Дым клубился над головой Эмили, медленно рассеиваясь во влажном воздухе. Ее выставка была привлекательной на фоне прочего. Многие останавливались поглазеть, даже если пришли за продуктами. Но, несмотря на все это, Эмили уже начинала подумывать о том, чтобы незаметно ускользнуть с рынка. Ибо все указывало на то, что дальнейшее времяпрепровождение здесь также будет безрезультатным, становясь с каждым часом даже опасным.
Эмили задумчиво прислушалась к шуму рынка. Здесь все бурлило. Это не та тихая ее деревня, где слышен только голос ветра и песня соловья. Перво-наперво здесь шумный фон: гул голосов, скрипов, падающих и плюхающихся предметов, лязг телег, уханья и аханья, восклицания, смех, ругань…Помимо всего этого, где-то неподалеку обязательно находился некто громогласный. Брюзжащий старик или «базарная баба», за чьими криками все остальное отходило на второй план. Торговцы тоже не отставали. Каждый выкрикивал из своей лавки что-то подобное: «Берем карпа! Зеркального!». Или: «Текстиль! Парча! Кому нитки?!». Или: «Коли ты устал немножко, то примерь шапку на бошку! Выбираем головные уборы!».
– Лучшая английская живопись для настоящих ценителей! – от безысходности Эмили начала подражать коллегам, хотя до этого стеснялась даже повысить голос. – Подходите, мисс! Подходите, сэр! Пейзажи и натюрморты! Для вашего дома или для дома вашего друга! – сначала смущенная Эмили объявляла негромко, как того для молодой женщины требовали правила. Но вскоре она поняла, что в этом месте никому нет дела до этикета. Все правила оканчиваются там, где начинается нужда. И вот настал момент, когда Эмили кричала уже почти во все горло, силясь переорать звонкоголосую соседку с рыбой.
– Доченька, а портреты у тебя есть? – осведомился какой-то пожилой человек в пенсне.
– Портреты? – Эмили призадумалась. А и правда! Она ведь неплохо изображала портреты в карандаше. И в своей деревне нарисовала почти каждого. Но кому здесь нужны чужие портреты загорелых деревенских физиономий? И все же идея неплоха…– Портреты! Дамы и господа! – несмотря на бремя множества ограничений, Эмили была не из тех, кто так быстро сдается. – Ваш экспресс-портрет за полчаса и всего за два шиллинга! Ваш образ в это удивительное утро, запечатленный на листе!

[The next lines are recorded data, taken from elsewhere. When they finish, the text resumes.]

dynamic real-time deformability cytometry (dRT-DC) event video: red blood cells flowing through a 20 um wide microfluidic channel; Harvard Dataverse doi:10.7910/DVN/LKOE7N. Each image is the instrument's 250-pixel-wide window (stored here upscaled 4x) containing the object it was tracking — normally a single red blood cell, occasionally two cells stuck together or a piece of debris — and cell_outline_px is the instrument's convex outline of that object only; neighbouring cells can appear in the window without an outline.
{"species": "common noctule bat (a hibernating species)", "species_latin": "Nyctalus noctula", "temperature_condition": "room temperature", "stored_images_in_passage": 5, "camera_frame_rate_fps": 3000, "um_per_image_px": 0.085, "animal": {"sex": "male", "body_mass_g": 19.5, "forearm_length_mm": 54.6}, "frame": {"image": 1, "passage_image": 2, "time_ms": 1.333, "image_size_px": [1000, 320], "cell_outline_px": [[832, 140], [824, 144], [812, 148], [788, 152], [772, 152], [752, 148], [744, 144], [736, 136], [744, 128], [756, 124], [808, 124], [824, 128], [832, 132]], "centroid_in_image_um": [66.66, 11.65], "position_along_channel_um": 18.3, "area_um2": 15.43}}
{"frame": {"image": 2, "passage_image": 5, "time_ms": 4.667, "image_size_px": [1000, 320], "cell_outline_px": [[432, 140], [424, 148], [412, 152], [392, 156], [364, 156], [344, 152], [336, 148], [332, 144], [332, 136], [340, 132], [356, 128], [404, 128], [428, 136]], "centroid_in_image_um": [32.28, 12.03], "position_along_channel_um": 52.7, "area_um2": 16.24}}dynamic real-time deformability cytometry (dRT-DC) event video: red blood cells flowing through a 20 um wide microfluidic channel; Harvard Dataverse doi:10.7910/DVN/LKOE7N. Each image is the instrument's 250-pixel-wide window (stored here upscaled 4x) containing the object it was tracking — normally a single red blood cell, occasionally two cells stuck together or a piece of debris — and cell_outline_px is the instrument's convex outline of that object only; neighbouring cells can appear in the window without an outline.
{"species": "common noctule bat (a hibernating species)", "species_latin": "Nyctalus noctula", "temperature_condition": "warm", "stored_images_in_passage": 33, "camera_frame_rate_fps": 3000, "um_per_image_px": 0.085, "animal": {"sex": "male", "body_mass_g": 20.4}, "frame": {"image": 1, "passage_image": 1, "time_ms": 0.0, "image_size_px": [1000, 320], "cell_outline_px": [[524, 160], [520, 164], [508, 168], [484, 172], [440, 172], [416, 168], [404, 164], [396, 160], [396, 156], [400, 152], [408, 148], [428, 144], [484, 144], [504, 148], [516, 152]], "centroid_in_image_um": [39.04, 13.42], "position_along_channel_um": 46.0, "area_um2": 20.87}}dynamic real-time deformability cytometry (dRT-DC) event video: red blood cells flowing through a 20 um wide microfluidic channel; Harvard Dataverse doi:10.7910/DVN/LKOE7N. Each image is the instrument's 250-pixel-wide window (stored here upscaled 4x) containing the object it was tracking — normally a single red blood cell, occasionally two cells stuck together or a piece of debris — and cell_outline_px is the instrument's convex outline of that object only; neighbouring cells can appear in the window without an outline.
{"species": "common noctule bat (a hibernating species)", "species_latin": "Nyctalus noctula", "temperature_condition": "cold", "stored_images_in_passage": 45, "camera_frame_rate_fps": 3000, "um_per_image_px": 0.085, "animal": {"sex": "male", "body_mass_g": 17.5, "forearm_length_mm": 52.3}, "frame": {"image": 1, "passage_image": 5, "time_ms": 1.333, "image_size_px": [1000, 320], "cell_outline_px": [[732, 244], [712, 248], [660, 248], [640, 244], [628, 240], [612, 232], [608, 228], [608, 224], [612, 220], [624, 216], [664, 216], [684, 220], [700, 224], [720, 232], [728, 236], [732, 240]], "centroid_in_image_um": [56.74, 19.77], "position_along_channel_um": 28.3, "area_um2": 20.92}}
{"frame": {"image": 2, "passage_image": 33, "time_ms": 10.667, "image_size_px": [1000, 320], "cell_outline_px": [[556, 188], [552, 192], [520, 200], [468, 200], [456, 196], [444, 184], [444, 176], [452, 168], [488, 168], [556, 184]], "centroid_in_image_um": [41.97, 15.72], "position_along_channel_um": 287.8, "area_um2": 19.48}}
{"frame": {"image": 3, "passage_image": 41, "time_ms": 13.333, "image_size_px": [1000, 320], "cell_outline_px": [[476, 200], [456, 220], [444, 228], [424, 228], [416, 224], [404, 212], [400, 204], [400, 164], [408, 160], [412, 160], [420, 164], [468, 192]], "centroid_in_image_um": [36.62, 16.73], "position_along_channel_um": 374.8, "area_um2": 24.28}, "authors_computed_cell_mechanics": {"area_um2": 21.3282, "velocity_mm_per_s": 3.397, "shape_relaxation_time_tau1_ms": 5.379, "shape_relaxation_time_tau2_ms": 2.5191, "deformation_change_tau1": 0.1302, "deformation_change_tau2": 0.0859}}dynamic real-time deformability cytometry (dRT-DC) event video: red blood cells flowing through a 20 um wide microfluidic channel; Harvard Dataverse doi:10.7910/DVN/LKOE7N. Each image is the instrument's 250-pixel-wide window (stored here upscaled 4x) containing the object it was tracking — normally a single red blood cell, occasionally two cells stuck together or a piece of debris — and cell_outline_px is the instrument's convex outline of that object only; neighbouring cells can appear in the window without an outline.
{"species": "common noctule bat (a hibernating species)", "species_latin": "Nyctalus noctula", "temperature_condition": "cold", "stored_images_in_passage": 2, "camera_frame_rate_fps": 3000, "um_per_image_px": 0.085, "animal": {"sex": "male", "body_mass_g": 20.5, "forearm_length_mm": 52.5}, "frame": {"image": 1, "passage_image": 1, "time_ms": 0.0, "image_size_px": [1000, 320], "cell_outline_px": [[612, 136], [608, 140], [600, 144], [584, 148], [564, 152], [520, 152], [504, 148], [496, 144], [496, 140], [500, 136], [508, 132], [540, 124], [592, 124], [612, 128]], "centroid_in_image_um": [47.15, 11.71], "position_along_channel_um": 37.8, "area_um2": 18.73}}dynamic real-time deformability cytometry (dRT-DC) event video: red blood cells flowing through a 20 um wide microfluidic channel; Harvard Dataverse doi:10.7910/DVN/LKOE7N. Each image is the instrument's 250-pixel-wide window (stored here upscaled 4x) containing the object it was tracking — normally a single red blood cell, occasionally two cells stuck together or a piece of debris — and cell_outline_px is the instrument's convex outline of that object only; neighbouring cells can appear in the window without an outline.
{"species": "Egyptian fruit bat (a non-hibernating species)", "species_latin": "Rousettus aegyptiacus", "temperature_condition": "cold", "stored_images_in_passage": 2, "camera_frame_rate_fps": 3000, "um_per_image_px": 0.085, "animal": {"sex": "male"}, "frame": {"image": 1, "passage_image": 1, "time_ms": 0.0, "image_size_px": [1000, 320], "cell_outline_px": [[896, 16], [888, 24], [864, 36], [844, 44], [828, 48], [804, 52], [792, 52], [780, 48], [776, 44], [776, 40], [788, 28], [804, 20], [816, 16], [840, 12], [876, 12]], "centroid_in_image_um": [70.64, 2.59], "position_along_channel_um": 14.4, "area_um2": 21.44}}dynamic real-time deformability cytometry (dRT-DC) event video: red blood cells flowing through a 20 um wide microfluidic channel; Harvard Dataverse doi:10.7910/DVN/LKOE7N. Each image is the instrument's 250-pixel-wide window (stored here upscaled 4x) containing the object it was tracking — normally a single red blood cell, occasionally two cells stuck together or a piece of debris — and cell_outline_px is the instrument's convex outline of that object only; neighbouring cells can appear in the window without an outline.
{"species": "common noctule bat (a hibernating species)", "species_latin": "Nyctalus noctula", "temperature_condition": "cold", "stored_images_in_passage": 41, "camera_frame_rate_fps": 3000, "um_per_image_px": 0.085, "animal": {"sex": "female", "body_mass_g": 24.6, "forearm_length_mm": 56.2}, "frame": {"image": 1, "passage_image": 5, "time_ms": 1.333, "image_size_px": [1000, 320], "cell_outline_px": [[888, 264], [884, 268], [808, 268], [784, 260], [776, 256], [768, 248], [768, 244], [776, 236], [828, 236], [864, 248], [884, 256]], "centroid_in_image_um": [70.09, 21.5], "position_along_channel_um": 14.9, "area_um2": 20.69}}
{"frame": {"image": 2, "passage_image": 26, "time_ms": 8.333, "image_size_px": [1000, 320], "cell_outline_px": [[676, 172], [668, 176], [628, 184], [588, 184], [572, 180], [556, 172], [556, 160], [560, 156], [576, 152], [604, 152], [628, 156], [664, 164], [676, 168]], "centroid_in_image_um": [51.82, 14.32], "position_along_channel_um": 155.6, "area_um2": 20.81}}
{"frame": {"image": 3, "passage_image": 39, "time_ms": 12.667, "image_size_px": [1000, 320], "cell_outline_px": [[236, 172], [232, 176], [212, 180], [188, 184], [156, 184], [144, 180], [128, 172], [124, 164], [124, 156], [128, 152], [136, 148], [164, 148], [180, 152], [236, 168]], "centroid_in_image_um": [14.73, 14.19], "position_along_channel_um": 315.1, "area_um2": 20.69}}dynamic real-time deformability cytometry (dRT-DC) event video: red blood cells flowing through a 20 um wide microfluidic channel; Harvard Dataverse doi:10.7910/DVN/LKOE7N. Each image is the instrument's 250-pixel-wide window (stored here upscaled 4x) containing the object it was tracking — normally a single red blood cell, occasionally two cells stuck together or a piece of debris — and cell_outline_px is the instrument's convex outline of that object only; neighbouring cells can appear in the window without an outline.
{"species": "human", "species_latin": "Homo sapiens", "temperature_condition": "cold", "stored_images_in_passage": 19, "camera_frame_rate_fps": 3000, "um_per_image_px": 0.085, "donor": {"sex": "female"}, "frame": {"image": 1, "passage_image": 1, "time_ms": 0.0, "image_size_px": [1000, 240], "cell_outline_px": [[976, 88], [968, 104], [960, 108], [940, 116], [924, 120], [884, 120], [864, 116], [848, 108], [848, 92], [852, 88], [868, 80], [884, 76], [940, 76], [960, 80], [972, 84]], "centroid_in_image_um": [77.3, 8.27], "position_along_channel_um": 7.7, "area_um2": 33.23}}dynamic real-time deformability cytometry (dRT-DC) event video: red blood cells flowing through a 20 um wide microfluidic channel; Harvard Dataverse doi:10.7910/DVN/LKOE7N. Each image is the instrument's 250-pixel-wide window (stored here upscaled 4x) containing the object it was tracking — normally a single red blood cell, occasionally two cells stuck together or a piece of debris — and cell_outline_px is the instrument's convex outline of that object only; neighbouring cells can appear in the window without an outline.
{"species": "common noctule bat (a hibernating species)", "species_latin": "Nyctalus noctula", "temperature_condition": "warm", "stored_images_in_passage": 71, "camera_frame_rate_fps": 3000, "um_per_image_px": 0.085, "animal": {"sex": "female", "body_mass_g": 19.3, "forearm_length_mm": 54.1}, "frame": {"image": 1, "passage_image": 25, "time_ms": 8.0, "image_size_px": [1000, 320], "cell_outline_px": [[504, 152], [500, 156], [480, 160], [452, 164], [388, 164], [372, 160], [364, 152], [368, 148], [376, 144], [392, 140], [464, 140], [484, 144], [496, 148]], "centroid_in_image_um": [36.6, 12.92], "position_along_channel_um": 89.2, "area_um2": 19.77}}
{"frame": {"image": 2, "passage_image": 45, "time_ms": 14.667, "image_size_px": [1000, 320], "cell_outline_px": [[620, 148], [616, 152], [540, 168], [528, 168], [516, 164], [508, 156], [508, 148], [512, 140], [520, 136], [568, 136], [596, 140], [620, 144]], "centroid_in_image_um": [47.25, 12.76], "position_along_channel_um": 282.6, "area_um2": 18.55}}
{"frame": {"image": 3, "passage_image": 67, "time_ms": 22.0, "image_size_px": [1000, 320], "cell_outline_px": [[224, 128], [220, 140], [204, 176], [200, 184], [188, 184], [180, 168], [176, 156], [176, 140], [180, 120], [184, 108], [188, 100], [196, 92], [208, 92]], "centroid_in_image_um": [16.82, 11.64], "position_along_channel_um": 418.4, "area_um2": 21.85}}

Сначала Эмили боялась продешевить. Но увидев, что и на два шиллинга здесь покупателей сыщется немного, она продолжала уже не так воодушевленно:
– Экспресс-портрет! За десять минут и всего за один шиллинг! Экспресс-портрет – и у вас навсегда останется память о сегодняшнем дне!
– Об этом скверном дне! – пробубнил какой-то пробегавший мимо недовольный прохожий в дождевике.
– Да…То есть нет! И у вас навсегда останется память о сегодняшнем неповторимом дне! А сегодня двадцать первое августа одна тысяча восемьсот восемьдесят восьмого года! В восемьдесят девятом вы взгляните на свой портрет как на доказательство того, что прошел целый год! И не зря прошел! Всего один шиллинг!
Эмили выкрикивала речи, подобные этой, размахивая кистями своего вязаного шарфа. Мимо нее проходила мамаша с ребенком лет пяти-шести. Мальчик был измазан в шоколаде. Это говорило о том, что родительница балует своего отпрыска по средствам. Эмили посмотрела на капризно фыркающего кроху с надеждой.
– Малыш, а ты хочешь получить свой портрет? – подмигнула Эмили.
– Хочу портрет! – взвыл малыш, потянув мать за подол платья в сторону выставки.
– Уже шоколад съел, хватит с тебя! – мамаша строго дернула сына за руку.
– Портрет хочу! – малыш вывернулся и снова потащил мать к картинам.
– Всего один шиллинг, миссис, и у вас с малышом будет память об этом чудесном субботнем полдне, – приветливо улыбнулась Эмили.